Fear Of Crime On Campus

When students see their own campus as a twilight zone of drug-related crime, Gabriela Fabretti insists the university must act now.

Parents dream of the day their children will go up on stage to receive their degree. They proudly pay for their beloved children to live inside university dorms thinking that it is the most convenient as well as one of the safest place for them to be.

As a student, when you think of university, you obviously think of a learning area, preferably with strong community values, and, most of all, safety among students. Unfortunately, many students from the University of East London now feel that safety can no longer be assumed – especially if you are living on campus.

Lax security has allowed some students to consume illicit drugs on university premises. The campus and the surrounding area are regular haunts for drug dealers. The bridge at Gallions Reach DLR station is known to be a hotspot. In the dim light of the evening most people avoid going there – unless, of course, it’s drugs that you are going for.

The student halls are less than two minutes away.
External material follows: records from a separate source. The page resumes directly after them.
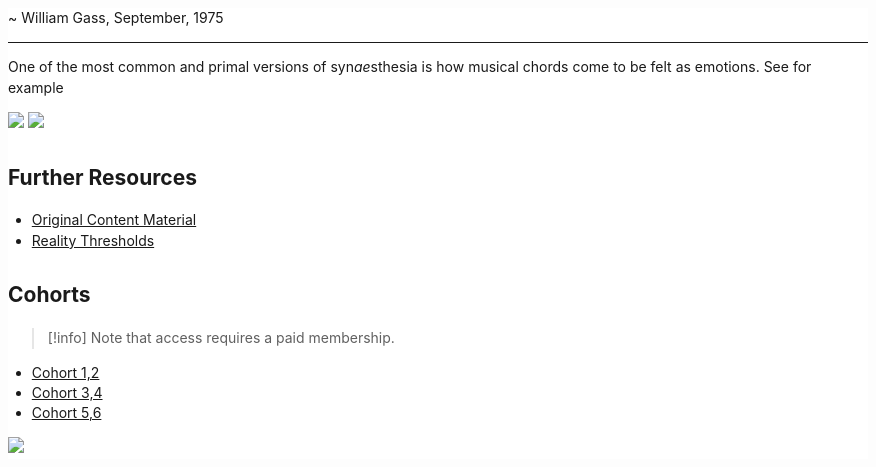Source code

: ~ William Gass, September, 1975

---

One of the most common and primal versions of syn*ae*sthesia is how musical chords come to be felt as emotions. See for example

![](https://www.youtube-nocookie.com/watch?v=ZJDDwB7aZ3U)
![](https://www.youtube-nocookie.com/watch?v=EWHpdmDHrn8)

## Further Resources

- [Original Content Material](https://bonnittaroy.substack.com/p/imagination-and-synaesthesia-course/comments)
- [Reality Thresholds](https://youtu.be/Bjg1ZFxK52Y?si=WBq-A4leKyzfViII) 

## Cohorts

> [!info] Note that access requires a paid membership.

- [Cohort 1,2](https://bonnittaroy.substack.com/p/imagination-video-recordings/)
- [Cohort 3,4](https://bonnittaroy.substack.com/p/imagination-cohorts-3-and-4-video/)
- [Cohort 5,6](https://bonnittaroy.substack.com/p/imagination-cohorts-5-6-video-recording/)

[^1]: It is interesting to note that what colors are associated with which letters, numbers, months or days varys wisely across synesthetes. For a fascinating example, see Daniel Tammet, the man who could recount pi to 22,000 numerals, by painting a landscape in his mind

    ![Color Synesthetes](../../images/color-synesthetes.jpg)

    See

![](https://www.youtube-nocookie.com/watch?v=X3AlKU7dfOM)

[^2]: As you may remember, the dialectic-synthetic is an *upward* path that starts with thesis, antithesis, and resolves them into a higher, more complex, synthetic whole. This new term, functions as a new thesis, which must face its own antithesis. Ad infinitum.

    Unlike the dialectic-synthetic rational mind, the new mind does not construe reality as sets of opponent parts (dualism) --- which had been comprehensively laid out since the days of Plotinus. With process philosophy, Hartshorne demonstrated a new relationship between categories of "ultimate contrasts" (ex: one/many; subject/object; whole/part), by parsing relationships into mutually dependent *asymetrical* pairs and discerning the difference between internal and external relations. With this move also comes the shift from *judgmental rationalism* --- which is a severe kind of cut between the good, the true and the beautiful, to *evaluative reasoning* --- which is a process of discernment between things seen as related. Here, instead of the faculty of rational judgment, the mind draws more on the faculty of aesthetic judgment. The difference being that rational judgment evaluates things as mutually exclusive (right or wrong) whereas aesthetic judgment evaluates the experience of things as we are in relation to them. Aesthetic judgment can *appreciate* the art, but it cannot adjudicate one masterpiece over another. We will come back to this when we talk about the moral animal, and the incommensurability of values. Here, also, we don't see categories in terms of contrasts, but in terms of processes of enfoldment and unfolding in a kind of rolling-tumbling over iterative way. As Whitehead famously said "The many become one and are increased by one." which is a beautiful, but somewhat cryptic way to say the many become one and then are once again increased by one, to begin the becoming-many arc of the cycle. These will be important concepts as we proceed. Just keep them in the back of your mind for now.


[^3]: There is a collective memory version of this, too: Walter Benjamin wrote of collective historical memory's motivation to "blast a unique experience of the past out of the continuum of history" in order to wrestle meaning from the past for the present.
[^4]: It appears that cross-modal syn*ae*sthesia draws on the role of the hippocampus and the nature of its connections with the Rhinal cortex where somatic and perceptual information "converge" before they reach the hippocampal memory system, and notes that "*while the primate neocortex has several convergence zones, fewer such areas exist in the neocortex of other mammals."*
[^5]: These linguistic and symbolic constructions are the foundations of representational thinking. They take the form of metaphors which can be of various sorts: Saying "x is like y" , saying "x and y are like z" or saying "x is an instance of y" (or vice versa) or saying "x and y are instances of z". These constructions form the very possibility of abstract thinking, but are prone to all kinds of errors because they constrain thought to the constructs we use to think. For example, saying "we are *in* nature" is a metaphorical construction, but what form does it take? Do we mean we are *in nature* the way candy is *in *a box? Reconstructing, recomposing our way of being in the world depends upon identifying, examining, and re-imagining, from first principles of intuitive knowing, the interaction metaphors we use to make sense of the world and create fields of shared meaning.
[^6]: I often wonder if my term has something to do with Gebser's notion of synairesis, which he construed as a "new kind of statement." *Synairesis* comes from *synaireo, *which means to collect, "notably in the sense of everything being seized or grasped on all sides, particularly by mind or spirit. Like my notion of syn*ae*sthetic, Gebser contrasts *synairesis* with the Mental dialectic-synthetic logics, which always falls apart because the perspectival mind continually fragments the new thesis into new dualistic pairs. Unlike the *logos* of the Mental structure, *synairesis* is *sympoetic*, or mutually enfolding of perceptual elements from an aperspectival vantage point, and gives rise to *diaphaneity, *in which the whole is "seen through" as the illuminated and transparent truth-dimension.
[^7]: Reading his book again now, after all these years, I am struck with how resonant his project is with ours today. He writes, "I seek to place consciousness at the defining center of cognition, as a capacity for sensitive attunement to a surround traceable down to protozoa. In the much-debated relation of consciousness and mind, I reduce the latter (mind) to the former (consciousness). Consciousness is not a "mechanism" to be "explained" cognitively or neurophysiologically, but a categorical "primitive" that definds the level of analysis that is psychology. Its existence may become a fundamental problem for a holistic, field-theoretical biology of the future, but for the human sciences, it is the context of our being.
[^8]: ~ Robert Parker, forward to *A Process Model* by Eugene Gendlin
Increasingly, students are asking for “more lighting in dark areas, more security at night and locked gates” – instead of letting Security leave them them half-open.

Although the university aims “to provide a clean and safe environment for the delivery of high-quality teaching and research’’, half of the students who took part in my online survey felt only ‘moderately safe’ on campus while a tiny minority, only 5%, reported feeling ‘extremely safe’. By contrast, 55% said they had been offered drugs while on campus, including weed, balloons, acid, cocaine and MDMA. Nearly two-thirds of my respondents (64%) were of the opinion that the university is not doing a good job in keeping them safe while on campus, although an even higher percentage (82%) reported that they had never experienced any act of violence on university premises.

But now that we understand fear of crime can be as immobilising as crime itself, surely it is time for the university to do more to assuage the level of anxiety about drug-related crime that is continuously felt by what appears to be the majority of its students.